# Black substrate



## ScarletFire (Nov 4, 2012)

Other than CaribSea tahitian moon sand, flourite, and black blasting sand, are there any other inert alternatives? I remember reading somewhere that black blasting sand isn't good for invertebrates. Could someone confirm that?


----------



## BillD (Jun 5, 2006)

In my experience, black blasting sand kills snails. It would be reasonable to assume that it would be equally hard on other invertebrates. This effect may diminish over time.


----------



## solarz (Aug 31, 2010)

If I were to redo a planted tank, I think I would go with fluorite black instead. TMS is too hard, and although I haven't seen any problems first-hand, I feel that it's not the best substrate for bottom-dwellers like cories.


----------



## bettaforu (Sep 6, 2009)

doesn't play sand come in different colors?


----------



## pyrrolin (Jan 11, 2012)

I don't now if I would trust playsand that was artificially coloured.

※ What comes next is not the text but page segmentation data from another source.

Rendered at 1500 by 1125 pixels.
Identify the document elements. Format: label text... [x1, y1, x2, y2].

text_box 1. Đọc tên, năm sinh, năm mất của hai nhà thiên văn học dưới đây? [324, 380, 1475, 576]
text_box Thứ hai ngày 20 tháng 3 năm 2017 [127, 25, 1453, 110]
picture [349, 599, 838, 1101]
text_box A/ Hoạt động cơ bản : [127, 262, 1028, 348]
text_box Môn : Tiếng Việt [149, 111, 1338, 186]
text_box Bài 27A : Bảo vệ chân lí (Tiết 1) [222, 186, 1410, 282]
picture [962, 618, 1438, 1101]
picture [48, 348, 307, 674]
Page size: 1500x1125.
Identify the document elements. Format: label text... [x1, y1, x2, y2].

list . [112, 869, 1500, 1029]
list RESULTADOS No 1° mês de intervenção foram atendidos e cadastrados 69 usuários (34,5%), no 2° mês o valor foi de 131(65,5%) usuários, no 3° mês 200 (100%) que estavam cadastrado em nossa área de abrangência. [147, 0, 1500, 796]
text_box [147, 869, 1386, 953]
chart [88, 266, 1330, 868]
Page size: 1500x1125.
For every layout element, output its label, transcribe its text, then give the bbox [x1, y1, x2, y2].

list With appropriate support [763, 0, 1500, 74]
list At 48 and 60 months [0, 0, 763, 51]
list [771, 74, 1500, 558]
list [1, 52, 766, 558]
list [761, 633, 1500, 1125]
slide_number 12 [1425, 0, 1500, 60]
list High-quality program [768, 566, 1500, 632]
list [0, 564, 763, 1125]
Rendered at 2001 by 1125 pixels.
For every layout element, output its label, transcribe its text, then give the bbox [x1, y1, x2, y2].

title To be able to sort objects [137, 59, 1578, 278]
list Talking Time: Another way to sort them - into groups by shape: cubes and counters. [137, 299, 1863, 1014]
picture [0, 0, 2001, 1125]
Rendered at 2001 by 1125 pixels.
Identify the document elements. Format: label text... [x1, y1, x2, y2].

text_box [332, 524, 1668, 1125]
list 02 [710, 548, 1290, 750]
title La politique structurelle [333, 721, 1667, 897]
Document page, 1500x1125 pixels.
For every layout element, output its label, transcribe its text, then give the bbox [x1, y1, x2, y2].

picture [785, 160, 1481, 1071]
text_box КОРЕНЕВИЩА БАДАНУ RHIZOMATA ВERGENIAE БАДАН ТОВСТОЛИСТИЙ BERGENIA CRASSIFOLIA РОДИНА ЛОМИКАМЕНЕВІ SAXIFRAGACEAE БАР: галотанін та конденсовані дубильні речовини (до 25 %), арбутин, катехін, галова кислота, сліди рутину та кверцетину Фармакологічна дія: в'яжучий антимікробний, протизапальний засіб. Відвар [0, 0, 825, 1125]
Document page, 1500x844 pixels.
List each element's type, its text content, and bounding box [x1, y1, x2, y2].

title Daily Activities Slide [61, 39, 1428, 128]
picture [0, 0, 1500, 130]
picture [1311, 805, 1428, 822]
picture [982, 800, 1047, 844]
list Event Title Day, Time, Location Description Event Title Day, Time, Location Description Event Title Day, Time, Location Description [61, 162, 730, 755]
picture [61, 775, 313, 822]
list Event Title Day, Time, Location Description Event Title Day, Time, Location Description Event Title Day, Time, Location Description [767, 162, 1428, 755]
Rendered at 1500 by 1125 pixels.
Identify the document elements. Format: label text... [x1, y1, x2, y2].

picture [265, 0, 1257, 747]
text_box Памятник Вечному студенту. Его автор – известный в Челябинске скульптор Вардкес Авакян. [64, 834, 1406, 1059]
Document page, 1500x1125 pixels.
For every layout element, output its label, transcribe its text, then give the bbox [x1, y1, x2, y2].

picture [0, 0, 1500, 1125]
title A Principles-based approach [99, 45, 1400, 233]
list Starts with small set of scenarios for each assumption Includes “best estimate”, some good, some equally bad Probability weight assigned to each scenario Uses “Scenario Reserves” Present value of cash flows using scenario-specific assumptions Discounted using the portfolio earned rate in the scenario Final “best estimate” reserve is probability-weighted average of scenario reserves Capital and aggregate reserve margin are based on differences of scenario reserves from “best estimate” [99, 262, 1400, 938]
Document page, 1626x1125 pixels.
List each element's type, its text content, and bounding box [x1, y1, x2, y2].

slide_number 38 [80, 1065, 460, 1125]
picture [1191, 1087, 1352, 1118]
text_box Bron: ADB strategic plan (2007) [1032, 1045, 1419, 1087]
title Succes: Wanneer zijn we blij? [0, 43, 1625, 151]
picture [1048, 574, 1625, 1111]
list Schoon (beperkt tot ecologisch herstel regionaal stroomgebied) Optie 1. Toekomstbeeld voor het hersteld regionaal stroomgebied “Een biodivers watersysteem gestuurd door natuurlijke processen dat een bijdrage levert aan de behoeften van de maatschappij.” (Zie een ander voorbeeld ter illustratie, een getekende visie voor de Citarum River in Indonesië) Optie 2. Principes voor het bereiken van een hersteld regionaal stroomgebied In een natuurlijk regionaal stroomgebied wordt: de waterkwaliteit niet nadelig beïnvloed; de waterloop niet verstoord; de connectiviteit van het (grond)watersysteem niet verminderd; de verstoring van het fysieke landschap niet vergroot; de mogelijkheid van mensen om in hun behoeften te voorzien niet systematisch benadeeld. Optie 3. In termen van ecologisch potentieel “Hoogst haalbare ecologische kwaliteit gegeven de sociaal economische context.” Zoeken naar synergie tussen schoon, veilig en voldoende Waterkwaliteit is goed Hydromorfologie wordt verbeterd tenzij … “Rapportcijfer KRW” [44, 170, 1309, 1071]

I do trust the normal playsand at home depot, I've used it quite a bit.


----------



## NVES (Apr 21, 2010)

One alternative is black gravel - that's what I have in my planted tanks.


----------



## ScarletFire (Nov 4, 2012)

NVES said:


> One alternative is black gravel - that's what I have in my planted tanks.


I heard that the colour of gravel comes off over time. Is that true?


----------



## BillD (Jun 5, 2006)

If the gravel has a coating to colour it, it will, over time, show wear.


----------